MORGAN Stanley said yesterday its second-quarter net income rose to US$1.58 billion, easily topping forecasts as its Smith Barney brokerage helped the bank recover from a loss a year ago.

Morgan Stanley joined other banks in reporting that its trading revenue fell from the first quarter, the result of the stock market's spring plunge. But the company, hurt a year ago by a conservative trading strategy and steep losses on real estate investments, was able to beat analysts' overall revenue and profit expectations for this latest quarter.

Morgan Stanley's net income after payment of preferred stock dividends rose to US$1.09 per share from a loss of US$1.10 per share a year earlier, when it lost US$1.26 billion.

Earnings from continuing operations, which excludes special charges, were 80 US cents per share. Revenue jumped 53 percent to US$7.95 billion. Analysts polled by Thomson Reuters forecast earnings of 46 US cents per share on revenue of US$7.93 billion.

Morgan Stanley's results came a day after competitor Goldman Sachs Group Inc reported an 83 percent drop in profits as trading revenue fell sharply. Goldman also took charges to cover its civil fraud settlement with the Securities and Exchange Commission and costs tied to paying taxes on employee bonuses in Britain.

The slowdown from the market wasn't as pronounced at Morgan Stanley, which saw trading revenue fall 11 percent to US$3.35 billion compared with the first quarter.

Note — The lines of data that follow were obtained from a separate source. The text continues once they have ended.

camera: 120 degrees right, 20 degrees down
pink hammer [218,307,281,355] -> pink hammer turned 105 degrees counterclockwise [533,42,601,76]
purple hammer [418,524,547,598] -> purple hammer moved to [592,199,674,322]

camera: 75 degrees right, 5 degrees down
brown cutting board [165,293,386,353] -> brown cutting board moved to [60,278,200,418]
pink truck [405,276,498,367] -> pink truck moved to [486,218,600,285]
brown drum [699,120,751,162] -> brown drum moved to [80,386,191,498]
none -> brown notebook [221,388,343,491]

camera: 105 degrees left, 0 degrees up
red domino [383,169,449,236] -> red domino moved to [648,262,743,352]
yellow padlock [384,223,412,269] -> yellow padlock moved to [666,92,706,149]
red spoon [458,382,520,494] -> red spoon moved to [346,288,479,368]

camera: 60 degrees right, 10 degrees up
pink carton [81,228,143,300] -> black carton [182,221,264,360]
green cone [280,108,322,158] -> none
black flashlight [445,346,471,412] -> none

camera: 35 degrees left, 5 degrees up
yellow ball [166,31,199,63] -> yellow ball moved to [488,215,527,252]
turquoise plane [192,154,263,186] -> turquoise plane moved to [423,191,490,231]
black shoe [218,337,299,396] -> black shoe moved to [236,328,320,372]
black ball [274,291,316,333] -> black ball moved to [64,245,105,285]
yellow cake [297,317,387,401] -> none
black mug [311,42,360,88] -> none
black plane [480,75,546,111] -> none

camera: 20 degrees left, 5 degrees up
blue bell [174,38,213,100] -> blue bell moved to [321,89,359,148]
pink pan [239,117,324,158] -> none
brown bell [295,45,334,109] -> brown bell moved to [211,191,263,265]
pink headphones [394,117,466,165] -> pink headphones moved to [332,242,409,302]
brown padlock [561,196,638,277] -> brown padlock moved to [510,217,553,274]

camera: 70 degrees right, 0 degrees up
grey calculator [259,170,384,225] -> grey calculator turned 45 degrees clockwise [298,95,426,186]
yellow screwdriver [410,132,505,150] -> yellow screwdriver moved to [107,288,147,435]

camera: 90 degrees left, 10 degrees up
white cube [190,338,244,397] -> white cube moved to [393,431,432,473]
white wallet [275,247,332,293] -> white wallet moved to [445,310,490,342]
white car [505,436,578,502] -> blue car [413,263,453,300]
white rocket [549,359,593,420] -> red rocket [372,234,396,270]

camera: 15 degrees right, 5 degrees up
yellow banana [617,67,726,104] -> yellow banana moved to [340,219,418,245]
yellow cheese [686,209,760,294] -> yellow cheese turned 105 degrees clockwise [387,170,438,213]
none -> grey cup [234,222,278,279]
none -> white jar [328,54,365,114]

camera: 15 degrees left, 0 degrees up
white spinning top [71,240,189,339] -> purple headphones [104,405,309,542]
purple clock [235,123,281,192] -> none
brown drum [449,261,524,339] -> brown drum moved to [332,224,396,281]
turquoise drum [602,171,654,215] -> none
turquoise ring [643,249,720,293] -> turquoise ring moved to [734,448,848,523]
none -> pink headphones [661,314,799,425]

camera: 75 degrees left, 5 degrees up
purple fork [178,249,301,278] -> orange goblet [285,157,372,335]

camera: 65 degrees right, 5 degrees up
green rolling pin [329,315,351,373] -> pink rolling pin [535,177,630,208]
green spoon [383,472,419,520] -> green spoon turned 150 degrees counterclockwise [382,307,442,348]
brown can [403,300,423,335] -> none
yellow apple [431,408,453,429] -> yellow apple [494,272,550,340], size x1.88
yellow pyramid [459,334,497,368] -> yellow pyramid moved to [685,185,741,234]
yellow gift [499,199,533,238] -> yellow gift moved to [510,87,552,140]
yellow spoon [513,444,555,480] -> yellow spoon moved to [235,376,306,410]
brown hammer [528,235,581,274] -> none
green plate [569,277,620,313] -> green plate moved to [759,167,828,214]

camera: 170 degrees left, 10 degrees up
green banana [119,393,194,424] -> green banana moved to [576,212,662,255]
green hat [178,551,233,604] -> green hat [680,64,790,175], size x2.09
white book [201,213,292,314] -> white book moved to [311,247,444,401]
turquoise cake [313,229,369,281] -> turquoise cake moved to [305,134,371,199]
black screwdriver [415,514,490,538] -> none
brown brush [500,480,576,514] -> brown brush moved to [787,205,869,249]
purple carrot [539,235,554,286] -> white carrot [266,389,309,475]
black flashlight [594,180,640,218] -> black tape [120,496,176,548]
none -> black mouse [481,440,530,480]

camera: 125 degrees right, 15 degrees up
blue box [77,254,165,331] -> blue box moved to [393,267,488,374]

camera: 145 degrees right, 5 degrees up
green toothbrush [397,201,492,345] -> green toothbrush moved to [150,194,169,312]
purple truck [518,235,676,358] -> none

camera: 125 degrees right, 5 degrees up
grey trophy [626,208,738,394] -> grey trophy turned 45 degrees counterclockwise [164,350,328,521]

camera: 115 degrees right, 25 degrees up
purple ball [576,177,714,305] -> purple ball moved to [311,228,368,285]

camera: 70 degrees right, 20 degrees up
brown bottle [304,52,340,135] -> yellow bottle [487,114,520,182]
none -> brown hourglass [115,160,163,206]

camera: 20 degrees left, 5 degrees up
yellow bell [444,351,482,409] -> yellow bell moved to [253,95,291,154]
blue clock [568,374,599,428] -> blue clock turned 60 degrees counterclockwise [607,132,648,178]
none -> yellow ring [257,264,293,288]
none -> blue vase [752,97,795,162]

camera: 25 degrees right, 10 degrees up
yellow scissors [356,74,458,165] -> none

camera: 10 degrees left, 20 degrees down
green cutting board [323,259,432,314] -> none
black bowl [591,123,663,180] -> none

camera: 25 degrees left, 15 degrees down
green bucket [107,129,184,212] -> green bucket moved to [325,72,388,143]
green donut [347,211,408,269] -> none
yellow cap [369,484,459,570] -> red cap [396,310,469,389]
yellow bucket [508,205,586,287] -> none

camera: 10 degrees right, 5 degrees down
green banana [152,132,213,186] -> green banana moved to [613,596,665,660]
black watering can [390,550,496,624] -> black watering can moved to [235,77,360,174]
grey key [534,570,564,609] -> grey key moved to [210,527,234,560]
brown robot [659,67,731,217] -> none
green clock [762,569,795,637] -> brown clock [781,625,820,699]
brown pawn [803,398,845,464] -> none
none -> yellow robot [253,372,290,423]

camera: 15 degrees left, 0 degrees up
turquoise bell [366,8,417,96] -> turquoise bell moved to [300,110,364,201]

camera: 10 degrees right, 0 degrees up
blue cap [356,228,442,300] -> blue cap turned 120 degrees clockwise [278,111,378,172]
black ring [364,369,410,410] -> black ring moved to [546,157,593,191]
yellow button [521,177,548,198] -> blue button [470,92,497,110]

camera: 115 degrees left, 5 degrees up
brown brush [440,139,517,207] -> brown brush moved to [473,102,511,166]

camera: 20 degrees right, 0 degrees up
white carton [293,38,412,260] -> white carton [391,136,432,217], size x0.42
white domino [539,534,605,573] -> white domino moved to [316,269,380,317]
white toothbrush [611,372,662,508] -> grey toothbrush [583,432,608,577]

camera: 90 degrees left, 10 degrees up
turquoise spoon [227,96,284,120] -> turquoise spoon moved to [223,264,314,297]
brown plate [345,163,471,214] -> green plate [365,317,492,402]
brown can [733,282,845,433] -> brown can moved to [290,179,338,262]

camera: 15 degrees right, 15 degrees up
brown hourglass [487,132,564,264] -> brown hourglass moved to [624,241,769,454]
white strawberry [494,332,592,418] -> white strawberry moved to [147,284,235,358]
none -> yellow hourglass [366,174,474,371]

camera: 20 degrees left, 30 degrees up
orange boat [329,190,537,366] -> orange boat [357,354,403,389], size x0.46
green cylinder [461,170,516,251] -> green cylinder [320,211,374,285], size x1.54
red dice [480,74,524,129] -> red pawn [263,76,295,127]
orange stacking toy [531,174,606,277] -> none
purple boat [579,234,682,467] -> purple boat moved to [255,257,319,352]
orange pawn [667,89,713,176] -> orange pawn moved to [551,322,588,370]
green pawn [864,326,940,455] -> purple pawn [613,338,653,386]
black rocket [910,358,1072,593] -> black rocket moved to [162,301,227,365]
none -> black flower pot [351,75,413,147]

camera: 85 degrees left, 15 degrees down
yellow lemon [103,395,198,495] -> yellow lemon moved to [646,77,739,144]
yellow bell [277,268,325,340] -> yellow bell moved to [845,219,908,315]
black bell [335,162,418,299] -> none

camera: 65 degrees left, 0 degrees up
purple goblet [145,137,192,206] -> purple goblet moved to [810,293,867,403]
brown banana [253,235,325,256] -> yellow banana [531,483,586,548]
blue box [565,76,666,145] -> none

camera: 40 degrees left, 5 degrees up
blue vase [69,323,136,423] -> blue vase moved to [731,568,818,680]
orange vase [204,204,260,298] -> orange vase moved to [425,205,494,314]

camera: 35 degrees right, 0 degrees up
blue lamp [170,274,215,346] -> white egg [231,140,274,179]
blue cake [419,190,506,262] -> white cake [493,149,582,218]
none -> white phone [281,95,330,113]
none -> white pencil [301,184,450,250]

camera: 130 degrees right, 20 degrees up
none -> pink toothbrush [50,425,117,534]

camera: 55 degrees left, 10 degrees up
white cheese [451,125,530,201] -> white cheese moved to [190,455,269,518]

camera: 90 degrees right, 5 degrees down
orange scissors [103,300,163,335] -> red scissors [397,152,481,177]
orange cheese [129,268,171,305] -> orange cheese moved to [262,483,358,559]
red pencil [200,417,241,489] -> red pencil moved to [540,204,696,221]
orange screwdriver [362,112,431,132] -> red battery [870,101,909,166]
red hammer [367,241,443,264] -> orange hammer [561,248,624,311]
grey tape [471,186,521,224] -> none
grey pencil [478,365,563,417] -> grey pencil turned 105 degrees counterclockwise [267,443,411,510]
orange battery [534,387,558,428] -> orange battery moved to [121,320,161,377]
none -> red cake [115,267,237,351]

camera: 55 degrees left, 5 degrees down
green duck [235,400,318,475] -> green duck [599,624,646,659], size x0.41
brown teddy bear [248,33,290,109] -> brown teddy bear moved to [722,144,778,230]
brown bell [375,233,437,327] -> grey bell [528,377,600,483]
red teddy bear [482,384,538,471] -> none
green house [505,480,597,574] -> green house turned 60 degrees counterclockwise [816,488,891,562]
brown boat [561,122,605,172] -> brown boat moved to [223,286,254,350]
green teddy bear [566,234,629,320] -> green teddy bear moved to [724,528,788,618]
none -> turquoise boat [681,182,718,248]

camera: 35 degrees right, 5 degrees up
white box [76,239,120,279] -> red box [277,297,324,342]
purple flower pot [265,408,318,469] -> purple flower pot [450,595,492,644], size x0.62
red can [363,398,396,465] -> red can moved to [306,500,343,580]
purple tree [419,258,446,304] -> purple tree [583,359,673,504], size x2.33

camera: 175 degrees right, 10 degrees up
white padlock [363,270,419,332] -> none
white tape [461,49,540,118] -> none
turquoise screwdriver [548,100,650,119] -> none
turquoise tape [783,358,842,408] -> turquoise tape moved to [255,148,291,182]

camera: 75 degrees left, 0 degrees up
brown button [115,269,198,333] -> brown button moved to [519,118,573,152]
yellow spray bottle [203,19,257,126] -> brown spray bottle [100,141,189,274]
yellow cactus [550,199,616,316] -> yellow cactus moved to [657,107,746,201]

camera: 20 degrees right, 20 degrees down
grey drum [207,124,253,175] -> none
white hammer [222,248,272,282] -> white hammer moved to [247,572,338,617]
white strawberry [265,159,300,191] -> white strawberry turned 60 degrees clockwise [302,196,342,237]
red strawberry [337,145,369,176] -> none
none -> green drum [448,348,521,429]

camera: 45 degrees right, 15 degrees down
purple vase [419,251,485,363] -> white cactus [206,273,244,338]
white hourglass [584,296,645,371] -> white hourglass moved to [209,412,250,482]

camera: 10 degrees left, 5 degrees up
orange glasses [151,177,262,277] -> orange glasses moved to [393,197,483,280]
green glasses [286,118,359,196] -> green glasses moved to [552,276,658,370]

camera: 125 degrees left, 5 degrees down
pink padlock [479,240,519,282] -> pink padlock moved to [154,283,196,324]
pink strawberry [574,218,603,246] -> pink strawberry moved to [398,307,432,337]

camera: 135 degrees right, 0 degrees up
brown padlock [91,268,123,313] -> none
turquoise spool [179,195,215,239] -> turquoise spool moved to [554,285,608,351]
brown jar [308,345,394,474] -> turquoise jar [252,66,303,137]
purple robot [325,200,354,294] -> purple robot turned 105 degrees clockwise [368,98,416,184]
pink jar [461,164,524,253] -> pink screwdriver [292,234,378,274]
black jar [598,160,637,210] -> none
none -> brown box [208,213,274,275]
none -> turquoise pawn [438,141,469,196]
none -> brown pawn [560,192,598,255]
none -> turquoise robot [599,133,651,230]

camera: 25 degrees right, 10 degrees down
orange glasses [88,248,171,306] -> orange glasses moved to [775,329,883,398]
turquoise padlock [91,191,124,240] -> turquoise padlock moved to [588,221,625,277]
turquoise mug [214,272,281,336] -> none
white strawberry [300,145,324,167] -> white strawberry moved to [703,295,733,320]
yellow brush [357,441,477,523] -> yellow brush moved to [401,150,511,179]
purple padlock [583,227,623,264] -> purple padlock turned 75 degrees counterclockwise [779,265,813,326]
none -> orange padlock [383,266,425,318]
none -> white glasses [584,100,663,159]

Morgan Stanley was criticized last year for being too passive in its trading and missing out on some of the big profits that other banks made during the stock market's big rally. Trading revenue nearly doubled from the second quarter last year.

Morgan Stanley also has a huge retail brokerage business that it draws much of its revenue from, unlike Goldman Sachs, which is highly reliant on institutional clients for its business.

The brokerage unit, Morgan Stanley Smith Barney, generated US$3.07 billion in revenue in the second quarter, compared with US$1.92 billion during the year-ago period.